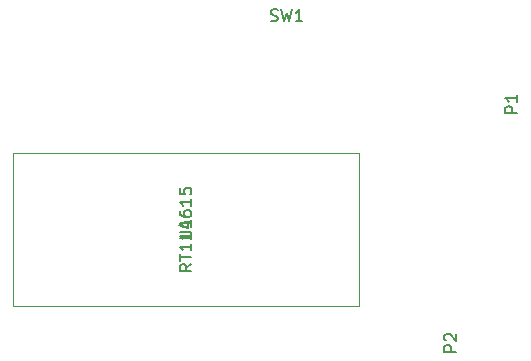
<source format=gbr>
%TF.GenerationSoftware,KiCad,Pcbnew,(6.0.5)*%
%TF.CreationDate,2023-01-10T19:29:17-05:00*%
%TF.ProjectId,Switched-Outlet-Switcher,53776974-6368-4656-942d-4f75746c6574,rev?*%
%TF.SameCoordinates,Original*%
%TF.FileFunction,Legend,Top*%
%TF.FilePolarity,Positive*%
%FSLAX46Y46*%
G04 Gerber Fmt 4.6, Leading zero omitted, Abs format (unit mm)*
G04 Created by KiCad (PCBNEW (6.0.5)) date 2023-01-10 19:29:17*
%MOMM*%
%LPD*%
G01*
G04 APERTURE LIST*
%ADD10C,0.150000*%
%ADD11C,0.120000*%
G04 APERTURE END LIST*
D10*
%TO.C,P2*%
X170372380Y-121838095D02*
X169372380Y-121838095D01*
X169372380Y-121457142D01*
X169420000Y-121361904D01*
X169467619Y-121314285D01*
X169562857Y-121266666D01*
X169705714Y-121266666D01*
X169800952Y-121314285D01*
X169848571Y-121361904D01*
X169896190Y-121457142D01*
X169896190Y-121838095D01*
X169467619Y-120885714D02*
X169420000Y-120838095D01*
X169372380Y-120742857D01*
X169372380Y-120504761D01*
X169420000Y-120409523D01*
X169467619Y-120361904D01*
X169562857Y-120314285D01*
X169658095Y-120314285D01*
X169800952Y-120361904D01*
X170372380Y-120933333D01*
X170372380Y-120314285D01*
%TO.C,P1*%
X175532380Y-101638095D02*
X174532380Y-101638095D01*
X174532380Y-101257142D01*
X174580000Y-101161904D01*
X174627619Y-101114285D01*
X174722857Y-101066666D01*
X174865714Y-101066666D01*
X174960952Y-101114285D01*
X175008571Y-101161904D01*
X175056190Y-101257142D01*
X175056190Y-101638095D01*
X175532380Y-100114285D02*
X175532380Y-100685714D01*
X175532380Y-100400000D02*
X174532380Y-100400000D01*
X174675238Y-100495238D01*
X174770476Y-100590476D01*
X174818095Y-100685714D01*
%TO.C,SW1*%
X154666666Y-93824761D02*
X154809523Y-93872380D01*
X155047619Y-93872380D01*
X155142857Y-93824761D01*
X155190476Y-93777142D01*
X155238095Y-93681904D01*
X155238095Y-93586666D01*
X155190476Y-93491428D01*
X155142857Y-93443809D01*
X155047619Y-93396190D01*
X154857142Y-93348571D01*
X154761904Y-93300952D01*
X154714285Y-93253333D01*
X154666666Y-93158095D01*
X154666666Y-93062857D01*
X154714285Y-92967619D01*
X154761904Y-92920000D01*
X154857142Y-92872380D01*
X155095238Y-92872380D01*
X155238095Y-92920000D01*
X155571428Y-92872380D02*
X155809523Y-93872380D01*
X156000000Y-93158095D01*
X156190476Y-93872380D01*
X156428571Y-92872380D01*
X157333333Y-93872380D02*
X156761904Y-93872380D01*
X157047619Y-93872380D02*
X157047619Y-92872380D01*
X156952380Y-93015238D01*
X156857142Y-93110476D01*
X156761904Y-93158095D01*
%TO.C,U1*%
X146952380Y-112261904D02*
X147761904Y-112261904D01*
X147857142Y-112214285D01*
X147904761Y-112166666D01*
X147952380Y-112071428D01*
X147952380Y-111880952D01*
X147904761Y-111785714D01*
X147857142Y-111738095D01*
X147761904Y-111690476D01*
X146952380Y-111690476D01*
X147952380Y-110690476D02*
X147952380Y-111261904D01*
X147952380Y-110976190D02*
X146952380Y-110976190D01*
X147095238Y-111071428D01*
X147190476Y-111166666D01*
X147238095Y-111261904D01*
X147952380Y-114428571D02*
X147476190Y-114761904D01*
X147952380Y-115000000D02*
X146952380Y-115000000D01*
X146952380Y-114619047D01*
X147000000Y-114523809D01*
X147047619Y-114476190D01*
X147142857Y-114428571D01*
X147285714Y-114428571D01*
X147380952Y-114476190D01*
X147428571Y-114523809D01*
X147476190Y-114619047D01*
X147476190Y-115000000D01*
X146952380Y-114142857D02*
X146952380Y-113571428D01*
X147952380Y-113857142D02*
X146952380Y-113857142D01*
X147952380Y-112714285D02*
X147952380Y-113285714D01*
X147952380Y-113000000D02*
X146952380Y-113000000D01*
X147095238Y-113095238D01*
X147190476Y-113190476D01*
X147238095Y-113285714D01*
X147952380Y-111761904D02*
X147952380Y-112333333D01*
X147952380Y-112047619D02*
X146952380Y-112047619D01*
X147095238Y-112142857D01*
X147190476Y-112238095D01*
X147238095Y-112333333D01*
X147285714Y-110904761D02*
X147952380Y-110904761D01*
X146904761Y-111142857D02*
X147619047Y-111380952D01*
X147619047Y-110761904D01*
X146952380Y-109952380D02*
X146952380Y-110142857D01*
X147000000Y-110238095D01*
X147047619Y-110285714D01*
X147190476Y-110380952D01*
X147380952Y-110428571D01*
X147761904Y-110428571D01*
X147857142Y-110380952D01*
X147904761Y-110333333D01*
X147952380Y-110238095D01*
X147952380Y-110047619D01*
X147904761Y-109952380D01*
X147857142Y-109904761D01*
X147761904Y-109857142D01*
X147523809Y-109857142D01*
X147428571Y-109904761D01*
X147380952Y-109952380D01*
X147333333Y-110047619D01*
X147333333Y-110238095D01*
X147380952Y-110333333D01*
X147428571Y-110380952D01*
X147523809Y-110428571D01*
X147952380Y-108904761D02*
X147952380Y-109476190D01*
X147952380Y-109190476D02*
X146952380Y-109190476D01*
X147095238Y-109285714D01*
X147190476Y-109380952D01*
X147238095Y-109476190D01*
X146952380Y-108000000D02*
X146952380Y-108476190D01*
X147428571Y-108523809D01*
X147380952Y-108476190D01*
X147333333Y-108380952D01*
X147333333Y-108142857D01*
X147380952Y-108047619D01*
X147428571Y-108000000D01*
X147523809Y-107952380D01*
X147761904Y-107952380D01*
X147857142Y-108000000D01*
X147904761Y-108047619D01*
X147952380Y-108142857D01*
X147952380Y-108380952D01*
X147904761Y-108476190D01*
X147857142Y-108523809D01*
D11*
X162130400Y-117977000D02*
X162130400Y-105023000D01*
X162130400Y-105023000D02*
X132869600Y-105023000D01*
X132869600Y-105023000D02*
X132869600Y-117977000D01*
X132869600Y-117977000D02*
X162130400Y-117977000D01*
%TD*%
M02*

</source>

The task:
Once the pictures are removed, output the remaining material exactly.

Task answer:
<source format=gbr>
%TF.GenerationSoftware,KiCad,Pcbnew,(6.0.5)*%
%TF.CreationDate,2023-01-10T19:29:17-05:00*%
%TF.ProjectId,Switched-Outlet-Switcher,53776974-6368-4656-942d-4f75746c6574,rev?*%
%TF.SameCoordinates,Original*%
%TF.FileFunction,Legend,Top*%
%TF.FilePolarity,Positive*%
%FSLAX46Y46*%
G04 Gerber Fmt 4.6, Leading zero omitted, Abs format (unit mm)*
G04 Created by KiCad (PCBNEW (6.0.5)) date 2023-01-10 19:29:17*
%MOMM*%
%LPD*%
G01*
G04 APERTURE LIST*
%ADD10C,0.150000*%
%ADD11C,0.120000*%
G04 APERTURE END LIST*
D10*
%TO.C,P2*%
X170372380Y-121838095D02*
X169372380Y-121838095D01*
X169372380Y-121457142D01*
X169420000Y-121361904D01*
X169467619Y-121314285D01*
X169562857Y-121266666D01*
X169705714Y-121266666D01*
X169800952Y-121314285D01*
X169848571Y-121361904D01*
X169896190Y-121457142D01*
X169896190Y-121838095D01*
X169467619Y-120885714D02*
X169420000Y-120838095D01*
X169372380Y-120742857D01*
X169372380Y-120504761D01*
X169420000Y-120409523D01*
X169467619Y-120361904D01*
X169562857Y-120314285D01*
X169658095Y-120314285D01*
X169800952Y-120361904D01*
X170372380Y-120933333D01*
X170372380Y-120314285D01*
%TO.C,P1*%
X175532380Y-101638095D02*
X174532380Y-101638095D01*
X174532380Y-101257142D01*
X174580000Y-101161904D01*
X174627619Y-101114285D01*
X174722857Y-101066666D01*
X174865714Y-101066666D01*
X174960952Y-101114285D01*
X175008571Y-101161904D01*
X175056190Y-101257142D01*
X175056190Y-101638095D01*
X175532380Y-100114285D02*
X175532380Y-100685714D01*
X175532380Y-100400000D02*
X174532380Y-100400000D01*
X174675238Y-100495238D01*
X174770476Y-100590476D01*
X174818095Y-100685714D01*
%TO.C,SW1*%
X154666666Y-93824761D02*
X154809523Y-93872380D01*
X155047619Y-93872380D01*
X155142857Y-93824761D01*
X155190476Y-93777142D01*
X155238095Y-93681904D01*
X155238095Y-93586666D01*
X155190476Y-93491428D01*
X155142857Y-93443809D01*
X155047619Y-93396190D01*
X154857142Y-93348571D01*
X154761904Y-93300952D01*
X154714285Y-93253333D01*
X154666666Y-93158095D01*
X154666666Y-93062857D01*
X154714285Y-92967619D01*
X154761904Y-92920000D01*
X154857142Y-92872380D01*
X155095238Y-92872380D01*
X155238095Y-92920000D01*
X155571428Y-92872380D02*
X155809523Y-93872380D01*
X156000000Y-93158095D01*
X156190476Y-93872380D01*
X156428571Y-92872380D01*
X157333333Y-93872380D02*
X156761904Y-93872380D01*
X157047619Y-93872380D02*
X157047619Y-92872380D01*
X156952380Y-93015238D01*
X156857142Y-93110476D01*
X156761904Y-93158095D01*
%TO.C,U1*%
X146952380Y-112261904D02*
X147761904Y-112261904D01*
X147857142Y-112214285D01*
X147904761Y-112166666D01*
X147952380Y-112071428D01*
X147952380Y-111880952D01*
X147904761Y-111785714D01*
X147857142Y-111738095D01*
X147761904Y-111690476D01*
X146952380Y-111690476D01*
X147952380Y-110690476D02*
X147952380Y-111261904D01*
X147952380Y-110976190D02*
X146952380Y-110976190D01*
X147095238Y-111071428D01*
X147190476Y-111166666D01*
X147238095Y-111261904D01*
X147952380Y-114428571D02*
X147476190Y-114761904D01*
X147952380Y-115000000D02*
X146952380Y-115000000D01*
X146952380Y-114619047D01*
X147000000Y-114523809D01*
X147047619Y-114476190D01*
X147142857Y-114428571D01*
X147285714Y-114428571D01*
X147380952Y-114476190D01*
X147428571Y-114523809D01*
X147476190Y-114619047D01*
X147476190Y-115000000D01*
X146952380Y-114142857D02*
X146952380Y-113571428D01*
X147952380Y-113857142D02*
X146952380Y-113857142D01*
X147952380Y-112714285D02*
X147952380Y-113285714D01*
X147952380Y-113000000D02*
X146952380Y-113000000D01*
X147095238Y-113095238D01*
X147190476Y-113190476D01*
X147238095Y-113285714D01*
X147952380Y-111761904D02*
X147952380Y-112333333D01*
X147952380Y-112047619D02*
X146952380Y-112047619D01*
X147095238Y-112142857D01*
X147190476Y-112238095D01*
X147238095Y-112333333D01*
X147285714Y-110904761D02*
X147952380Y-110904761D01*
X146904761Y-111142857D02*
X147619047Y-111380952D01*
X147619047Y-110761904D01*
X146952380Y-109952380D02*
X146952380Y-110142857D01*
X147000000Y-110238095D01*
X147047619Y-110285714D01*
X147190476Y-110380952D01*
X147380952Y-110428571D01*
X147761904Y-110428571D01*
X147857142Y-110380952D01*
X147904761Y-110333333D01*
X147952380Y-110238095D01*
X147952380Y-110047619D01*
X147904761Y-109952380D01*
X147857142Y-109904761D01*
X147761904Y-109857142D01*
X147523809Y-109857142D01*
X147428571Y-109904761D01*
X147380952Y-109952380D01*
X147333333Y-110047619D01*
X147333333Y-110238095D01*
X147380952Y-110333333D01*
X147428571Y-110380952D01*
X147523809Y-110428571D01*
X147952380Y-108904761D02*
X147952380Y-109476190D01*
X147952380Y-109190476D02*
X146952380Y-109190476D01*
X147095238Y-109285714D01*
X147190476Y-109380952D01*
X147238095Y-109476190D01*
X146952380Y-108000000D02*
X146952380Y-108476190D01*
X147428571Y-108523809D01*
X147380952Y-108476190D01*
X147333333Y-108380952D01*
X147333333Y-108142857D01*
X147380952Y-108047619D01*
X147428571Y-108000000D01*
X147523809Y-107952380D01*
X147761904Y-107952380D01*
X147857142Y-108000000D01*
X147904761Y-108047619D01*
X147952380Y-108142857D01*
X147952380Y-108380952D01*
X147904761Y-108476190D01*
X147857142Y-108523809D01*
D11*
X162130400Y-117977000D02*
X162130400Y-105023000D01*
X162130400Y-105023000D02*
X132869600Y-105023000D01*
X132869600Y-105023000D02*
X132869600Y-117977000D01*
X132869600Y-117977000D02*
X162130400Y-117977000D01*
%TD*%
M02*

</source>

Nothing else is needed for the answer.